At least in Dishonoured too you were tranquilizing people with mystery sleep arrows most of the time. The choking could be a little iffy as far as 'will it accidentally kill them' as I don't know enough about anatomy and nonlethal methods to suggest.

Dropping people too hard could probably kill them though - I'm not sure how much the games take account for the body's hp after incapacitating, but it should matter.

Pvt.Scott
Feb 16, 2007

What God wants, God gets, God help us all
This is about the best result you can get with gas without an anesthesiologist to administer carefully monitored and custom tailored doses to each and every person. Thanks, Russia!

Adbot
ADBOT LOVES YOU

Antistar01
Oct 20, 2013

PlaceholderPigeon posted:

Dropping people too hard could probably kill them though - I'm not sure how much the games take account for the body's hp after incapacitating, but it should matter.

Thief 1 and 2 tracked what happened to people after they were knocked out; they could drown, and could fall too far, I think. I can't remember for sure with Thief 3 and 4.
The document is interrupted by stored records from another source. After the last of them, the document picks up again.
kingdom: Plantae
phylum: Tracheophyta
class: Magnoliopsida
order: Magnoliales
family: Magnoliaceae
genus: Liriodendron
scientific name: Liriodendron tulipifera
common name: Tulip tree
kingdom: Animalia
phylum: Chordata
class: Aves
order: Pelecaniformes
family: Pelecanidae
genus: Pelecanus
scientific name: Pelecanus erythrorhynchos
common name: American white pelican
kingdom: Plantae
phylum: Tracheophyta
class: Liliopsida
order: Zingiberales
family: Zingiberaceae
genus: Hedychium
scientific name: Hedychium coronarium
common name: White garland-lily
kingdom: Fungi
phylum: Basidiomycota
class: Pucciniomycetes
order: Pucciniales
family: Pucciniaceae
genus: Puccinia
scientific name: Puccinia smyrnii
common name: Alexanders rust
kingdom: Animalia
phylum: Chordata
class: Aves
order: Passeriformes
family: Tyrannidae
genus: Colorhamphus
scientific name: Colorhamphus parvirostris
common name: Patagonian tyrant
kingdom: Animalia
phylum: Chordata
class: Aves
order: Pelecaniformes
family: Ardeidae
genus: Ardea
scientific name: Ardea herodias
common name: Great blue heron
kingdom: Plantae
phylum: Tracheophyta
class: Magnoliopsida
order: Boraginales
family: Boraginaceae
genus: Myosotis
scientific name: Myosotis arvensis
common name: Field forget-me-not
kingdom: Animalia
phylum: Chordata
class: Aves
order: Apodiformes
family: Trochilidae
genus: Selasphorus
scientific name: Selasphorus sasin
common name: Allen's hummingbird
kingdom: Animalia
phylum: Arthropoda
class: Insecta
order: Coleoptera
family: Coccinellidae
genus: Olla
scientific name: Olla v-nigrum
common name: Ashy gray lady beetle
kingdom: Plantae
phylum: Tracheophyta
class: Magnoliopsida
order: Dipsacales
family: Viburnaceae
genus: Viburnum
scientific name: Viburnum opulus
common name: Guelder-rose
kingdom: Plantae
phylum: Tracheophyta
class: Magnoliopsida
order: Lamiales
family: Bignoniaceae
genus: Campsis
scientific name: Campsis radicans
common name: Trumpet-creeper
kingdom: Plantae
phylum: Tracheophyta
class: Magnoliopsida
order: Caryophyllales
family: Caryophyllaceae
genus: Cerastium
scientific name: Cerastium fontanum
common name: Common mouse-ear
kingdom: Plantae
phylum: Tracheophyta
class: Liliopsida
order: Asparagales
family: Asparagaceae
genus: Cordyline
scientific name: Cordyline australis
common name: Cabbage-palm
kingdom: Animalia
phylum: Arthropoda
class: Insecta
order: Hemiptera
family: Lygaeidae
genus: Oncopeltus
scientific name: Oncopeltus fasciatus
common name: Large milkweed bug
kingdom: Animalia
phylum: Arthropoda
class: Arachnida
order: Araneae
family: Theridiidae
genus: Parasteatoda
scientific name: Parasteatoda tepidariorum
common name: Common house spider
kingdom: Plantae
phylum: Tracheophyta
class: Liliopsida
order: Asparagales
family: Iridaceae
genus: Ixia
Dishonoured definitely tracks it. Here's something I said back when playing the game for the first time:

Past me posted:

At the start of the mission I'm on now, I had a bit of an accident with the very first guy I knocked out. I was stashing him somewhere out of the way, and managed to drop him just a bit too far... onto his head... which exploded. (whooooops.) I felt pretty bad - though maybe I shouldn't have, considering who it was. And right at the start of the mission! But no, I said no reloading unless I died, so I carried on, feeling sort of dumb/guilty.